__Extrait à lire__:
Dans l’archipel des Baléares, l’île de Cabrera est un véritable joyau, protégé pour sa faune et sa flore. La beauté des lieux cache pourtant un lourd secret : Cabrera fut le théâtre d’une tragédie historique méconnue. Entre 1809 et 1814, plus de 11.000 soldats de Napoléon y furent déportés. Pendant cinq longues années, ces hommes seront complètement livrés à eux-mêmes et seulement 3500 prisonniers survivront à cet enfer à ciel ouvert. Deux cents ans plus tard, ce film s’intéresse à ces soldats déchus.
L’armée française est en Espagne. Napoléon nomme son frère José roi du pays. Le peuple espagnol se soulève et la France subit alors une lourde défaite lors de la bataille de Bailén en Andalousie ; un échec important pour les armées napoléoniennes et une victoire décisive pour les espagnols. Le Général Dupont accepte de signer la capitulation de la France, mais sous certaines conditions, dont celle de renvoyer les prisonniers dans leur pays.
L'Angleterre impose ses règles
Pour affaiblir l’armée de Napoléon, le royaume Outre-Manche, alors ennemi de la France, fait pression sur l’Espagne pour que les prisonniers restent sur le sol espagnol. L’Espagne ne sait que faire de ces hommes. Plus de 10.000 soldats seront finalement confinés dans d’anciens pontons du port de Cadix, avant d’être transférés sur l’Ile de la mort.
"Les malheureux étaient dépourvus de tout. Ils n’avaient aucune ressource" - Claude Camous, historien et écrivain
Le destin des prisonniers de l'armée Napoléonienne est alors scellé
Dépossédés de tout, ils sont déposés à Cabrera via plusieurs convois. Abandonnés, ces prisonniers français, belges, suisses, polonais ou encore italiens, périssent rapidement par milliers sur cette île-prison, infertile et inhospitalière.

__À partir de l'extrait__:
(a) Indiquez, pour chacune des affirmations suivantes, si elle concorde avec l'extrait sur l'île de Cabrera en répondant par oui ou par non, et citez mot pour mot le passage de l'extrait qui tranche : (i) plus de 11 000 soldats de Napoléon furent déportés à Cabrera entre 1809 et 1814 ; (ii) la France remporta la bataille de Bailén ; (iii) c'est l'Espagne qui, de sa propre initiative, voulait garder les prisonniers sur son sol.
(b) D'après l'extrait sur l'île de Cabrera, qui accepte de signer la capitulation de la France ?

__Données fournies__:
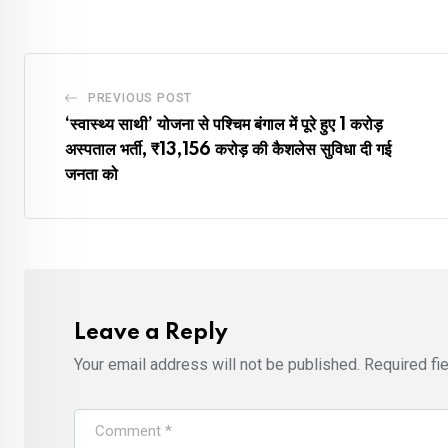
Email
PREVIOUS POST
‘स्वास्थ्य साथी’ योजना से पश्चिम बंगाल में पूरे हुए 1 करोड़
अस्पताल भर्ती, ₹13,156 करोड़ की कैशलेस सुविधा दी गई
जनता को
Leave a Reply
Your email address will not be published.
Required fi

__Vos réponses écrites__:
(a)
(i) Oui : « Entre 1809 et 1814, plus de 11.000 soldats de Napoléon y furent déportés. »
(ii) Non : « la France subit alors une lourde défaite lors de la bataille de Bailén en Andalousie »
(iii) Non : « le royaume Outre-Manche, alors ennemi de la France, fait pression sur l’Espagne pour que les prisonniers restent sur le sol espagnol »

(b) Le Général Dupont.